Israeli Mossad posed as American CIA in recruiting Iranian dissidents who executed terror attacks

The leader of Jundallah, Abdolmalek Rigi, was arrested in February 2010 by Iranian commandos after the plane on which he was traveling from Karachi to Kyrgyzstan had been forces to land in the Caspian region of Iran.    

Mark Perry of Foreign Policy reports that Israeli Mossad agents posing as CIA operatives recruited Iranian Sunni dissidents affiliated with the organisation Jundallah in Iranian Baluchistan to engage in acts of terror inside Iran.
The Mossad officers recruited operatives belonging to Jundallah by passing themselves off as American agents. According to two U.S. intelligence officials, the Israelis, flush with American dollars and toting U.S. passports, posed as CIA officers in recruiting Jundallah operatives — what is commonly referred to as a “false flag” operation.
 It is a new amazing revelation concerning theft of identity, but not the first of its kind as far as the Mossad is concerned.In an operation that was widely publicized  a squad of Mossad operatives killed Mahmoud al-Mabhouh, an official of the Hamas movement in charge of buying weapons in a hotel in Dubai in January 2010. It turned out that the Mossad agents used false pasports belonging to citizens from the UK, Ireland, Germany, France and Austria.
Perry's revelation is based on conversations with several former and active CIA operatives. The recruiting of the Jundallah members by the Mossad occurred in 2007 and 2008. It is not known if Israel is still using contacts with Jundallah. One of them said: "It's amazing what the Israelis thought they could get away with. Their recruitment activities were nearly in the open. They apparently didn't give a damn what we thought."

The fact that the Israelis were posing as CIA-agents led to several Iranian accusations vis à vis the USA and the CIA that it was backing terrorist operations by Jundallah. Jundallah carried out a string of high-profile attacks in Sistan-Baluchistan in 2008-2009, including a suicide bombing near the Pakistani border that killed 42 people, including six senior Revolutionary Guards commanders, and a bombing in a Shia mosque in Zahedan that killed 25 people.
The leader of Jundallah, Abdolmalek Rigi, was captured by the Iranians in february 2010 after Iran had been tipped by Pakistan that he was on a flight from Karachi to Kyrgyzstan. The plane was forced to land in Iran and Rigi was taken. He was hanged in June 2010. One month earlier his younger brother Abdolhamid, who had been extradited to Iran by Pakistan, was also hanged. The younger Rigi told his interrogators that his brother had had several meetings in Islamabad and Karachi and even in Europe with American agents.

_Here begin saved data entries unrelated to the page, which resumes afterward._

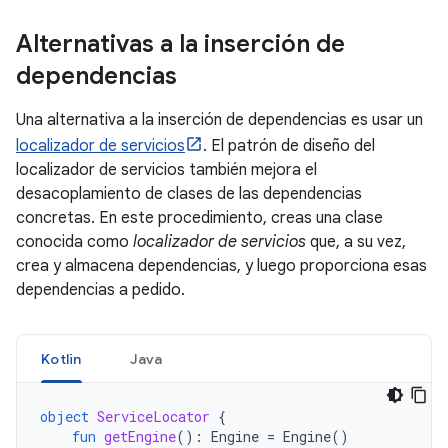
Alternativas a la inserción de
dependencias
Una alternativa a la inserción de dependencias es usar un
localizador de servicios
. El patrón de diseño del
localizador de servicios también mejora el
desacoplamiento de clases de las dependencias
concretas. En este procedimiento, creas una clase
conocida como
localizador de servicios
que, a su vez,
crea y almacena dependencias, y luego proporciona esas
dependencias a pedido.
Kotlin
Java
object
ServiceLocator
{
fun
getEngine
():
Engine
=
Engine
()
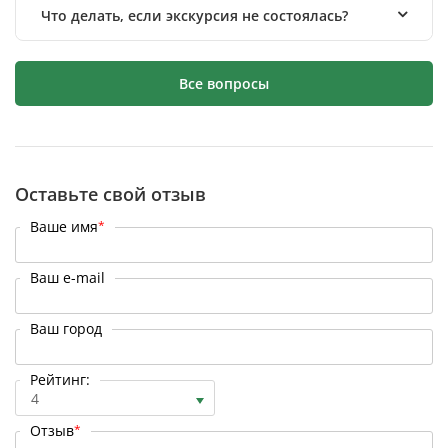
Что делать, если экскурсия не состоялась?
Все вопросы
Оставьте свой отзыв
Ваше имя
*
Ваш e-mail
Ваш город
Рейтинг:
4
Отзыв
*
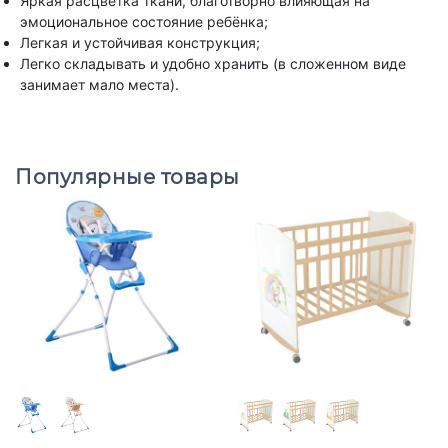
Яркая расцветка ткани, благотворно влияющая на
эмоциональное состояние ребёнка;
Легкая и устойчивая конструкция;
Легко складывать и удобно хранить (в сложенном виде
занимает мало места).
Популярные товары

Perry writes in Foreign Policy that the Iranian accusations led to a number of memos in which CIA involvement was denied and the blame was put on the Mossad. Perry's sources reveal that president Bush, the then American president, was enraged about the reports. "The report sparked White House concerns that Israel's program was putting Americans at risk," one  intelligence officer told Perry. "There's no question that the U.S. has cooperated with Israel in intelligence-gathering operations against the Iranians, but this was different. No matter what anyone thinks, we're not in the business of assassinating Iranian officials or killing Iranian civilians." However, in the end nothing was done, although Perry's source tells him that there were clearly two camps in the administration as to what to do about it. Probably it is not too far fethched to assume that the conservative pro-Israeli camp within Bush's troops (Perle, Wolfowitz, Feith and others) was simply too strong...
 According to Perry Israel's relationship with Jundallah continued to roil the Bush administration until the day it left office, this same intelligence officer noted. Israel's activities jeopardized the administration's fragile relationship with Pakistan, which was coming under intense pressure from Iran to crack down on Jundallah. It also undermined U.S. claims that it would never fight terror with terror, and invited attacks in kind on U.S. personnel.
 The debate over Jundallah was resolved only after Bush left office when, within his first weeks as president, Barack Obama drastically scaled back joint U.S.-Israel intelligence programs targeting Iran, according to multiple serving and retired officers.